**Records for the exercise:**
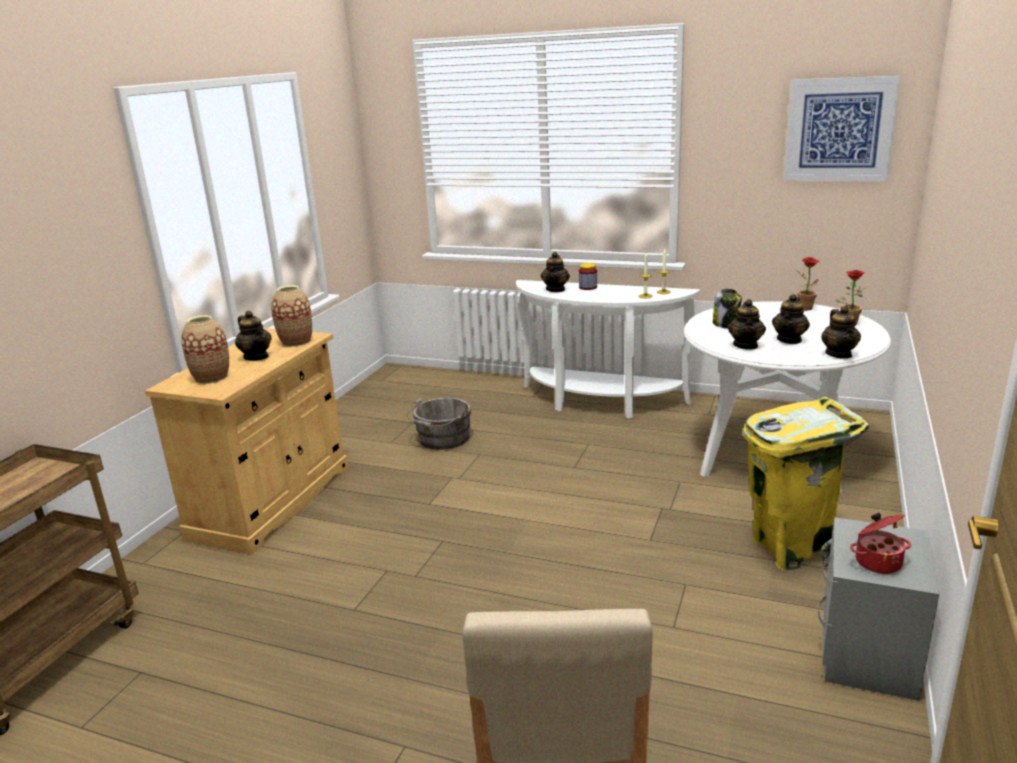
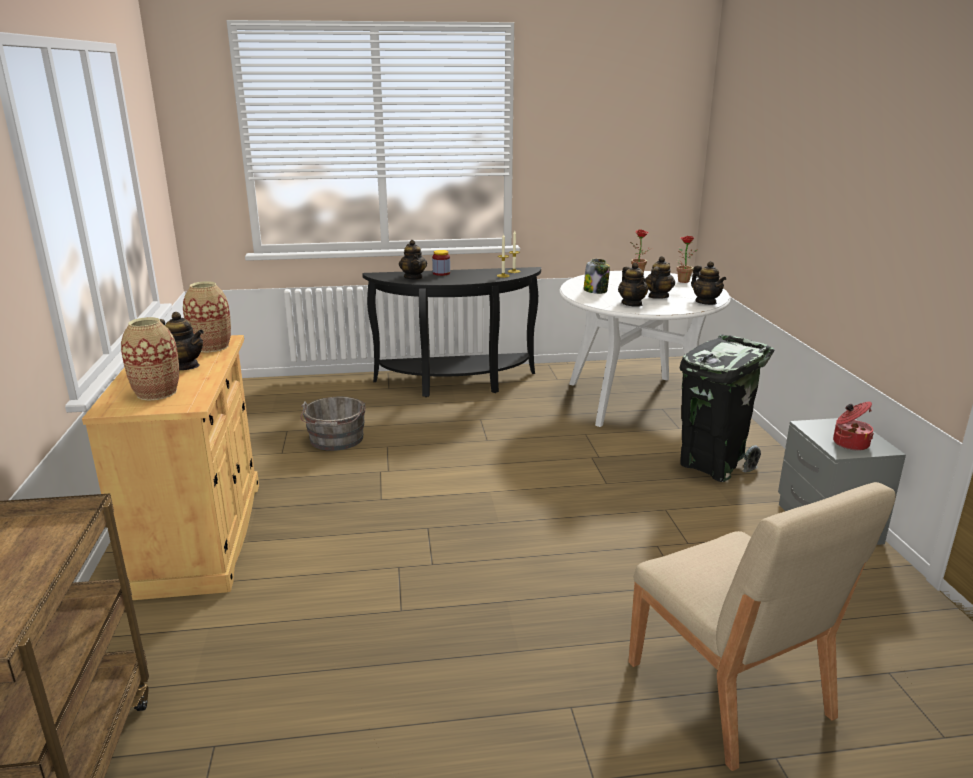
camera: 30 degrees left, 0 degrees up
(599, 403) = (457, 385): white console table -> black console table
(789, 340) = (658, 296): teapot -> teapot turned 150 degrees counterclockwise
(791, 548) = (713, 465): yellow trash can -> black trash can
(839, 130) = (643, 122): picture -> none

**Task prompt:**
Please restate each entry exactly, but drop any picture it holds.

**Output of the exercise:**
camera: 30 degrees left, 0 degrees up
(599, 403) = (457, 385): white console table -> black console table
(789, 340) = (658, 296): teapot -> teapot turned 150 degrees counterclockwise
(791, 548) = (713, 465): yellow trash can -> black trash can
(839, 130) = (643, 122): picture -> none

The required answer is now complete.